* **Extract to read**
Root of the NPA problem in Indian Banks is post 2009 – when World was doing QE to stave off 2008 recession and India was not in any kind of need for a QE (since GDP growth had lowered down but there was no recession in India) – Congress still did QE in India on pretence of World doing QE – and gave massive loans to crony businessmen close to Congress – just see the list of who’s who – Mallya, Jindals, Jaypee, Ruias of Essar etc – when global Trade had tanked, where would this money go? To create capacities for which there was no end demand? Or to be siphoned off by these Crony capitalists? Congress also delayed recognizing these bad loans till it was in power.

With coming of Modi – he gave a free hand to Raghuram Rajan (R3) – who told Banks – do whatever it takes to recover this money – and first of all, recognize all such bad loans. Result – Debt for Equity swaps, selling of assets, Wilful Defaulter tag, Name & Shame defaulters and recognition of NPA’s with concurrent huge losses of Banks.

Clearly, nationalization of Banks by Indira Gandhi was a colossal mistake. PSU Banks are prone to arm twisting by Ministers, their Management is for short-term and hence is disinterested in long-term health of the Bank, most often Chairman position of PSU Banks is bought by corrupt Bankers and hence their foremost interest is to earn while on the job, our Judicial system being stuck in backlog of cases and prone to misuse – even good Acts like Sarfaesi & DRT’s are not working. The new Bankruptcy Act is a welcome step and amendments to Sarfaesi & DRT Acts in next session of Parliament will aid recoveries.

Crux of the problem also lies in the fact that Project Funding as the term goes is not feasible in India, due to Judiciary being in permanent Coma. Project Funding abroad means Banks take project risk (Primary Collateral being Charge on cash flows and Charge on fixed & variable assets being created). But in India, since project risk is traditionally sky high (because Judiciary is unreliable), Banks interpret Project Funding to mean inclusion of Personal Guarantees, Corporate Guarantees, Charge on personal assets of Promoters etc.

NPA problem of Indian Banks
NPA problem of Indian Banks

While this is understandable, but look at history of Banks trying to enforce such Guarantees and charge on assets to recover bad loans – Loopholes in Judicial process and delays are exploited to the hilt by Promoters who have loads of money siphoned off from the Loans to their company!

* **Challenges**
• a. Transcribe the part of the passage on bad loans in Indian banks that opens with the words containing "Crux of the" and closes with "to their company!".
• b. Answer these questions from the passage on bad loans in Indian banks:
(i) Who, according to the passage, nationalized the banks?
(ii) To whom did Modi give a free hand?
(iii) What serves as the primary collateral when project funding is done abroad?
• c. Resume the passage on bad loans in Indian banks, writing on from its final sentence.

* **Dataset content**
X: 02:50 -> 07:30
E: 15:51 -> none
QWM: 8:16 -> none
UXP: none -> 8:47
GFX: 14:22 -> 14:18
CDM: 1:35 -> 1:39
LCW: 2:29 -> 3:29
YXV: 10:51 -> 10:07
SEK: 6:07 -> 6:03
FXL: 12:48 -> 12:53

* **Task-by-task results**
• a.
Crux of the problem also lies in the fact that Project Funding as the term goes is not feasible in India, due to Judiciary being in permanent Coma. Project Funding abroad means Banks take project risk (Primary Collateral being Charge on cash flows and Charge on fixed & variable assets being created). But in India, since project risk is traditionally sky high (because Judiciary is unreliable), Banks interpret Project Funding to mean inclusion of Personal Guarantees, Corporate Guarantees, Charge on personal assets of Promoters etc.

NPA problem of Indian Banks
NPA problem of Indian Banks

While this is understandable, but look at history of Banks trying to enforce such Guarantees and charge on assets to recover bad loans – Loopholes in Judicial process and delays are exploited to the hilt by Promoters who have loads of money siphoned off from the Loans to their company!

• b.
(i) Indira Gandhi
(ii) Raghuram Rajan (R3)
(iii) A charge on cash flows and a charge on the fixed and variable assets being created

• c.
Reality is – Promoter overstates value of assets to create a bigger project – so that when Loan comes in, he siphons off this loan and re-routes this as equity. In reality – Promoters takes off his initial equity completely and the entire project is, in fact, funded by Bank loan. This is the dark truth! When project goes bad, what can Bank do? Sell off those assets or try to run the company? Both prove a failure. And NPA’s result.

Resolution to the problem – as currently happening – recognize all such bad loans to get the extent of the problem. Get Bankruptcy Act, amendments to Sarfaesi & DRT Acts in place (which will happen soon), then since de-nationalization of PSU Banks is not possible (lack of BJP majority in Rajya Sabha), first merge Banks to reduce their number from 27 to a decent 6. Then offload stakes in these 6 big Banks by keeping Government stake at 51%. Simultaneously, force Promoters to offload their assets and pay back the Banks.

Lastly, when BJP gets enough numbers in Rajya Sabha, exit from these 4 Banks completely and only keep SBI type Bank for social projects of Government like Rural branches/ Farmer lending. This, in my view, is the reasonable way ahead.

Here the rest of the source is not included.